Pour sa part le responsable du dossier des droits humains de la Minustah, Thierry Faggart reconnaissait: «Le Pénitencier ne peut plus accueillir personne. Maintenant on envoie les gens vers les commissariats. Ca va marcher peut-être pendant deux, trois jours, une semaine. Mais dans une semaine on va avoir le même problème dans les commissariats. Les commissariats vont être surchargés. Il va falloir les relâcher ces gens de toute façon… Le problème est que la plupart d’entre eux sont des gens très pauvres, qui n’ont donc pas accès à une défense. Ils ne sont donc pas défendus. On ne les connaît pas. Ils attendent, parce qu’ils n’ont pas le choix. Donc il y a urgence, il faut faire un premier tri d’urgence. Il faut d’abord mettre dehors effectivement tous les gens qui n’ont rien à faire dans les prisons.»

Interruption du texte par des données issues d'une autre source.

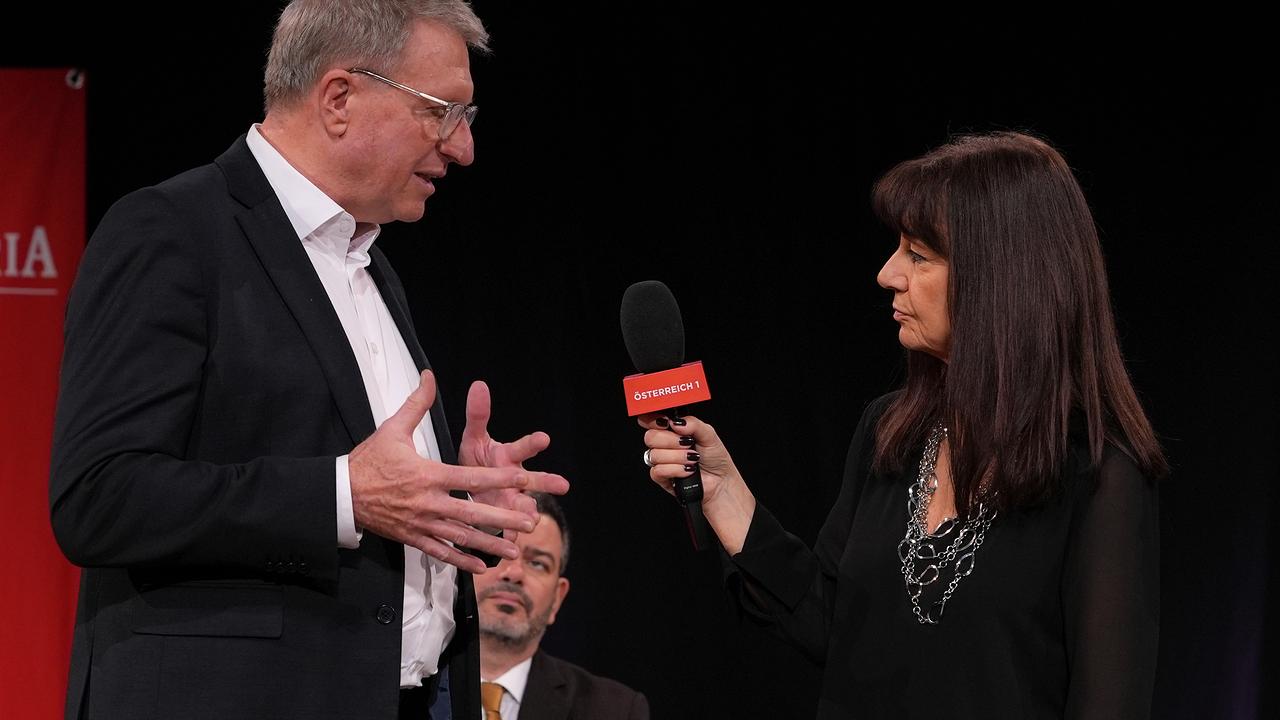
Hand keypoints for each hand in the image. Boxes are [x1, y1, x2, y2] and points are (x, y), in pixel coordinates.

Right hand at [349, 371, 566, 572]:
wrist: (340, 494)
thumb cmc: (368, 461)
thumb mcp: (392, 429)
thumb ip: (416, 404)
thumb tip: (429, 377)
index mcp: (428, 475)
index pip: (471, 479)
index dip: (499, 480)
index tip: (522, 481)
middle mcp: (428, 503)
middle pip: (473, 513)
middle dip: (504, 519)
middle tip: (533, 524)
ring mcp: (421, 524)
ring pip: (461, 537)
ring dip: (490, 544)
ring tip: (514, 550)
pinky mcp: (413, 538)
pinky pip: (440, 552)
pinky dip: (461, 560)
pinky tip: (481, 565)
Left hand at [458, 380, 564, 531]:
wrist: (472, 486)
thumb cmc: (478, 459)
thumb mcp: (474, 437)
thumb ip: (478, 415)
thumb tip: (479, 386)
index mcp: (509, 457)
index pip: (522, 447)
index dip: (533, 443)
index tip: (543, 438)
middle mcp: (516, 479)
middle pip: (535, 479)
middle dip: (548, 482)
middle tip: (562, 484)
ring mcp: (512, 500)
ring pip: (526, 507)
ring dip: (528, 513)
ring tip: (531, 520)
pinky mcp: (504, 519)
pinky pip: (508, 529)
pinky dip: (508, 536)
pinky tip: (509, 544)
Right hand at [637, 413, 755, 553]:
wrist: (720, 481)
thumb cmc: (715, 458)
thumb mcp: (708, 433)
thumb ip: (693, 423)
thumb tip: (676, 422)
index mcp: (672, 430)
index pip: (650, 421)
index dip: (652, 420)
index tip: (666, 423)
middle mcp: (664, 445)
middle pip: (650, 437)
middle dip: (671, 440)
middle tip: (687, 444)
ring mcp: (661, 461)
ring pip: (654, 455)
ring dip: (677, 457)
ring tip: (692, 459)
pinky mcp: (662, 478)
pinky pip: (658, 470)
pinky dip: (675, 470)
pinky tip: (687, 470)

En effet, on compte officiellement 4034 détenus dans dix-sept centres carcéraux, et seulement 450 ont été jugés et condamnés. Et dans un rapport établi à la suite de visites qu’elle a effectuées du 28 mars au 28 septembre 2005 dans les prisons des villes de Port-de-Paix, Cap-Haïtien, Jérémie, Anse-à-Veau, Hinche et Côtes-de-Fer, la Plate-forme des organisations haïtiennes des droits humains (POHDH) indique: «La situation sanitaire des prisons et des centres de détention laisse beaucoup à désirer. Certains d’entre eux ne disposent ni de toilettes, ni de lits, ni de dortoir, ni d’infirmière, ni d’eau potable. (…) La règle est l’entassement à 40 dans des cellules prévues pour 20 personnes. Par ailleurs, dans certaines prisons, des détenus préventifs sont mêlés aux condamnés; des mineurs qui devraient être placés dans des centres prévus à cet effet, sont en contact quotidien avec les adultes…»

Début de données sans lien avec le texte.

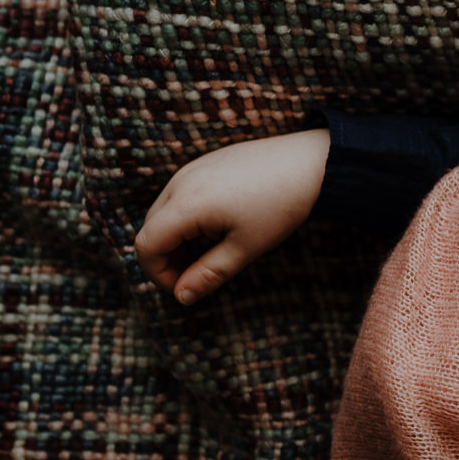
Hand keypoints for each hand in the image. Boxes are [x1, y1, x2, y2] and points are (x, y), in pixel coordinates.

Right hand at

De son côté, le Protecteur du citoyen, Necker Dessables, lors d’une journée «ironiquement» dénommée «portes ouvertes» organisée le 29 mars à son nouveau siège dans la capitale, dissertait sur le principal problème au Pénitencier national, soit le surnombre des détenus par rapport à la capacité d’accueil de ce centre.

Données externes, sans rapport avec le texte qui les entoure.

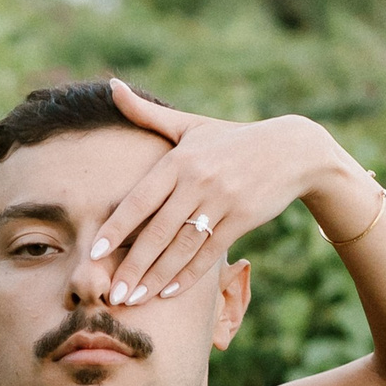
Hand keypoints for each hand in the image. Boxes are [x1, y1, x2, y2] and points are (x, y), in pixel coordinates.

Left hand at [91, 81, 359, 306]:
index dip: (116, 227)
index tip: (94, 251)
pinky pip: (210, 252)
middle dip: (133, 265)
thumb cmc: (232, 139)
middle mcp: (198, 181)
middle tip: (112, 293)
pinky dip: (189, 274)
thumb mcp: (192, 124)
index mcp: (180, 160)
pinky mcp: (242, 219)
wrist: (291, 150)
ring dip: (157, 277)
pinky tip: (168, 292)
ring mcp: (221, 201)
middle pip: (158, 231)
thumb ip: (147, 115)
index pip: (140, 199)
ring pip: (182, 247)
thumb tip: (111, 85)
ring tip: (134, 300)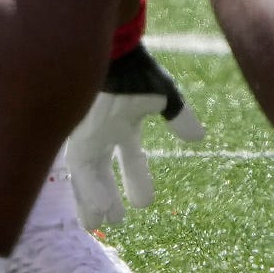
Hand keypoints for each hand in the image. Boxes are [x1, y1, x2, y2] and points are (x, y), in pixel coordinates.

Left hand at [66, 46, 205, 228]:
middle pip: (101, 170)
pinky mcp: (74, 132)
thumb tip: (198, 139)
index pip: (130, 158)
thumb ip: (179, 117)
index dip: (137, 179)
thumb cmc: (136, 67)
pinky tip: (98, 205)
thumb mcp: (164, 96)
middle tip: (114, 222)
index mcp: (123, 121)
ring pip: (86, 173)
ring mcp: (86, 131)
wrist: (110, 49)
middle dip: (106, 195)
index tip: (144, 204)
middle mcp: (102, 130)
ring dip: (93, 198)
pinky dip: (89, 187)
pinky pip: (79, 167)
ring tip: (101, 223)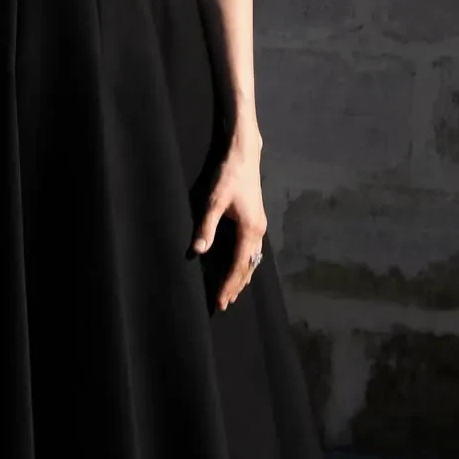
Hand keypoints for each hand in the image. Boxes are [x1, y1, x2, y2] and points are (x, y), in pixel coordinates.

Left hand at [191, 140, 267, 310]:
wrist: (244, 155)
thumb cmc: (229, 175)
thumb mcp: (214, 200)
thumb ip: (207, 226)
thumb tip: (199, 250)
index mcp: (250, 229)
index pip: (239, 265)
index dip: (229, 284)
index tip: (220, 301)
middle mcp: (259, 231)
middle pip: (249, 266)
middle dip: (237, 286)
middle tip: (224, 303)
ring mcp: (260, 225)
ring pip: (253, 259)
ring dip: (242, 276)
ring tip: (232, 292)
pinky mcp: (256, 219)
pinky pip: (253, 250)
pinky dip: (246, 264)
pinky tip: (240, 267)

            Mais tous ces discours de circonstance n’ont fait ni chaud ni froid au responsable de la Direction de l’administration du pénitencier national (DAP), Marc Wilkens Jean, qui a imputé cette situation à la hausse de la criminalité. Quant au doyen du tribunal de première instance de Port-au-Prince, Roc Cadet, il semble satisfait de son travail et de lui-même. «Ce que je peux dire, déclarait-il, tous les dossiers qui sont acheminés ici, je travaille sur eux. Tout le monde peut venir vérifier. On peut aller aussi vérifier au parquet. Tous les dossiers que j’ai reçus du cabinet d’instruction, sont distribués le jour même.»  Donc tout va bien, et il faudra attendre au 29 mars 2007 pour voir tout ce monde à nouveau «tirer la sonnette d’alarme».